Final germination numbers gave Smith lower plant populations than he had hoped for and the late germinating corn was more prone to lodging.
“At cultivation, a big surprise surfaced,” he said. “The open pollinated varieties were six to eight inches taller than the check variety. Maybe it was just that check variety or maybe not! Anyway, the taller corn at first cultivation is a big plus because it leads to earlier canopy which helps control weeds and conserve moisture.”
As a result, he only had to cultivate once.
Hybrid variety breeding did pay off when August’s winds blasted through the fields. The hybrid test variety didn’t lodge. Most of the open pollinated varieties did.
Lodged corn will reach for the sun and straighten up. But it develops a goose neck stalk.
“That means the ear is displaced about six inches to one side,” Smith said.
Although Smith’s harvest went well, open pollinated corn has issues with ear placement even when it hasn’t been lodged.
“If you check a hybrid plot, all the ears will usually be at the same height and very uniform,” he said. “OP tends to be high and low all within the same variety. High ear placement puts more stress on the stalk in high wind while a low ear can be lost if caught in a snow storm or with lodging.”
Even if the open pollinated varieties struggled with lodging and ear placement, Smith was delighted with their showing when it came to protein.
“All but one of the open pollinated corns in my plot had protein levels over 10 percent,” he said. “The check tested at 8.41 percent protein.”
Smith figures that the roughly two percent difference in protein could create a savings when mixing a ration to feed livestock or poultry.

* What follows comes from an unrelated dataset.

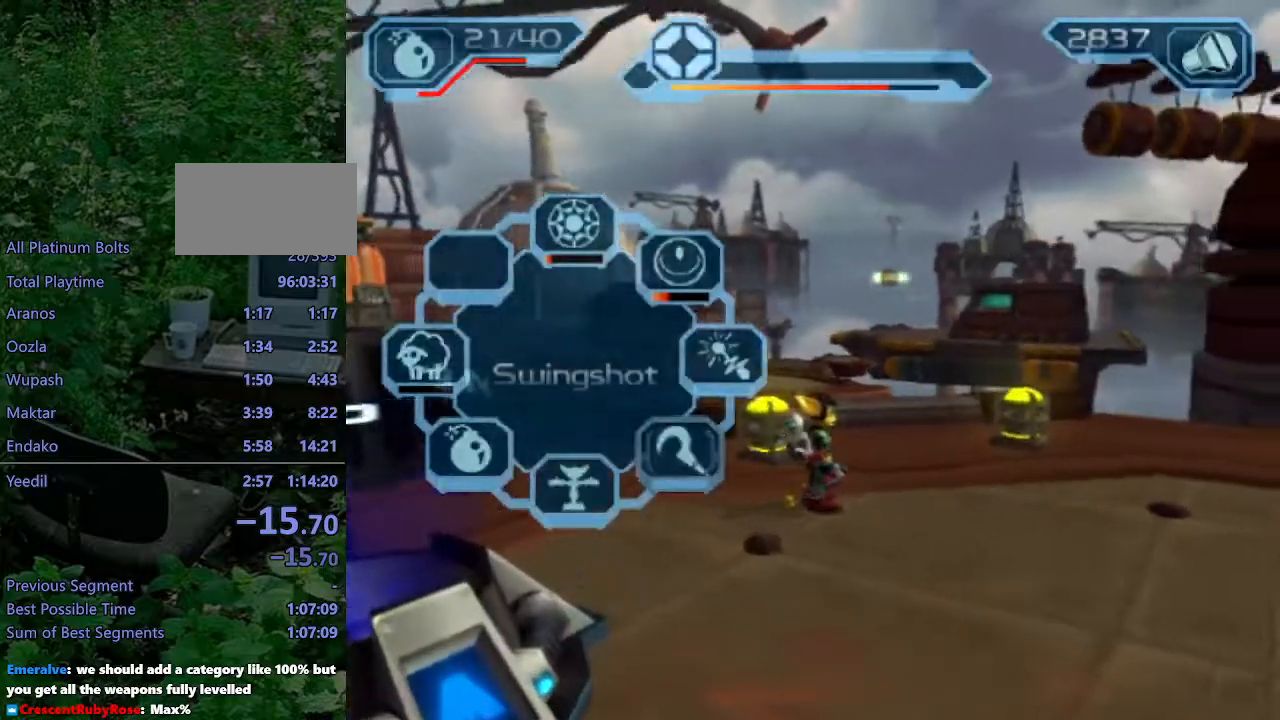
{"buttons": ["R2"], "left_stick": "up-right", "right_stick": "left", "events": [[83, "right_stick", "center"], [483, "right_stick", "left"]]}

“Calculating a couple feed rations using organic soybean meal at $850 per ton and organic corn at $9 per bushel, you can save from 80 cents to $1.16 per 100 pounds of feed — depending on the percent protein needed in the ration,” he wrote in his report to SARE.
Since there is not a market for high protein corn, the savings could only be realized if you grind your own feed, Smith says. However, he believes a market could be developed.
“No special market exists for high protein corn today, but I believe if a better OP variety was developed and there was a feed trial to back up its merits, a market to backyard poultry growers could be developed,” he said.
“If the corn market stays in this low profit, high input mode, something has to change,” he said. “A better OP will be needed to convince any large volume grower to grow it. Like the organic movement, it will take a lot of time.”